By separating the data gathering, reasoning and action taking components, these agent-based systems enable a much more flexible set of solutions and make much more complex tasks feasible. Tools like devin.ai from Cognition labs for programming can go beyond simple code-generation, performing end-to-end tasks like a programming language change or design pattern refactor in 90 minutes with almost no human intervention. Similarly, Amazon’s Q for Developers service enables end-to-end Java version upgrades with little-to-no human intervention.
In another example, imagine a medical agent system solving for a course of action for a patient with end-stage chronic obstructive pulmonary disease. It can access the patient’s EHR records (from AWS HealthLake), imaging data (from AWS HealthImaging), genetic data (from AWS HealthOmics), and other relevant information to generate a detailed response. The agent can also search for clinical trials, medications and biomedical literature using an index built on Amazon Kendra to provide the most accurate and relevant information for the clinician to make informed decisions.
Additionally, multiple purpose-specific agents can work in synchronization to execute even more complex workflows, such as creating a detailed patient profile. These agents can autonomously implement multi-step knowledge generation processes, which would have otherwise required human intervention.
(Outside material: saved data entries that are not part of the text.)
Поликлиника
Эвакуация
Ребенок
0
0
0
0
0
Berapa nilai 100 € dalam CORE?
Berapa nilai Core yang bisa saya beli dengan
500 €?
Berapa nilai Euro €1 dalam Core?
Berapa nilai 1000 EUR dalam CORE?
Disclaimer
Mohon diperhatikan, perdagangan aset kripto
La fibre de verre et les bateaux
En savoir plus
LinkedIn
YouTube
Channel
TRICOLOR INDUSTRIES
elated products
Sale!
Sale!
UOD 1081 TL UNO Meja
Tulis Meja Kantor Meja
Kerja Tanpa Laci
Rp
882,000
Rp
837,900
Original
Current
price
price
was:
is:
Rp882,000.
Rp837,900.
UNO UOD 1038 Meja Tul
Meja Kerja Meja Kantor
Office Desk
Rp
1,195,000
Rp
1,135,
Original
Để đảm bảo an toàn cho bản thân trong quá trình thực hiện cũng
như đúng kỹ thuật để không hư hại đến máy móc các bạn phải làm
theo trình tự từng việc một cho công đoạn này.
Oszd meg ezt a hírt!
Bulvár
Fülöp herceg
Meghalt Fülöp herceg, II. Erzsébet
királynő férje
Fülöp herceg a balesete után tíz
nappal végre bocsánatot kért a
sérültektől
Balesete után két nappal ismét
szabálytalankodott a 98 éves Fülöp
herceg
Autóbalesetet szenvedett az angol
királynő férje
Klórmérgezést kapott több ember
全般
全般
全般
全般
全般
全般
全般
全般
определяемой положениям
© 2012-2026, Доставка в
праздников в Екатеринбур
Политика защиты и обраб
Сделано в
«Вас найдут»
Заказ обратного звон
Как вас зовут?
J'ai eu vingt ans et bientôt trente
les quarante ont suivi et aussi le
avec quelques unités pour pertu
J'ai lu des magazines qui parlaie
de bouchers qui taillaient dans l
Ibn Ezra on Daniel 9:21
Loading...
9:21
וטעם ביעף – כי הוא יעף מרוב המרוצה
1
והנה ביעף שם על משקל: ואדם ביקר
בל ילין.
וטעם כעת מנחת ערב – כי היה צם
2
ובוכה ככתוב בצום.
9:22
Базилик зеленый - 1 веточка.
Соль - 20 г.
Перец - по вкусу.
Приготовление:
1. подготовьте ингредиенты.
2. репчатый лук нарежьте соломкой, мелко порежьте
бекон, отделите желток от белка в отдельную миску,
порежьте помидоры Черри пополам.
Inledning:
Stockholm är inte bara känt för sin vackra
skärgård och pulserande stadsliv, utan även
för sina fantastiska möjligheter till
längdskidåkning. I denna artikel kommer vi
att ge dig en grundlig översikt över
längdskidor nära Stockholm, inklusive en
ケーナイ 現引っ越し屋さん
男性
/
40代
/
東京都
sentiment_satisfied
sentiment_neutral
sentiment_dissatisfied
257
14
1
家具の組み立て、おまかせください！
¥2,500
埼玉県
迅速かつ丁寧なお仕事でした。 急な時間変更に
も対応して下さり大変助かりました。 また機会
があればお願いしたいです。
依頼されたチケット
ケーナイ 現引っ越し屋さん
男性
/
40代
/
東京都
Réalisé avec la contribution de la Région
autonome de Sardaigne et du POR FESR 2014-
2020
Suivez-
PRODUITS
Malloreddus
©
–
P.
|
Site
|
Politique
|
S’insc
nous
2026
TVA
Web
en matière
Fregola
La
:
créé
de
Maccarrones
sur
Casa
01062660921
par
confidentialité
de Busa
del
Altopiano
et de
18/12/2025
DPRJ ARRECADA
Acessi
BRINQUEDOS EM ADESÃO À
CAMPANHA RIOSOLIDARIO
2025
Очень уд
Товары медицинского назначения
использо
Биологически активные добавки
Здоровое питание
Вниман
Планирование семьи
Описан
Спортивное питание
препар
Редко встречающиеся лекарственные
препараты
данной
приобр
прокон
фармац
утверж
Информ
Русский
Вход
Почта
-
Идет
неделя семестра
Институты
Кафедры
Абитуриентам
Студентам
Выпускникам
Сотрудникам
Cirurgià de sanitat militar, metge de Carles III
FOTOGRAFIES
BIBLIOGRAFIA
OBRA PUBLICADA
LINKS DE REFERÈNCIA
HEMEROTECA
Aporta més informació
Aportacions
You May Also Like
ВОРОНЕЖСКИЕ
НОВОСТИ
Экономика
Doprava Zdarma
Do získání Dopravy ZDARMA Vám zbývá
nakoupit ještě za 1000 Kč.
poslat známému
However, without extensive tuning, these systems will be extremely expensive to run, with thousands of LLM calls passing large numbers of tokens to the API. Therefore, parallel development in LLM optimization techniques including hardware (NVidia Blackwell, AWS Inferentia), framework (Mojo), cloud (AWS Spot Instances), models (parameter size, quantization) and hosting (NVidia Triton) must continue to be integrated with these solutions to optimize costs.
Conclusion
As organizations mature in their use of LLMs over the next year, the game will be about obtaining the highest quality outputs (tokens), as quickly as possible, at the lowest possible price. This is a fast moving target, so it is best to find a partner who is continuously learning from real-world experience running and optimizing genAI-backed solutions in production.
Ryan Gross is senior director of data and applications at Caylent.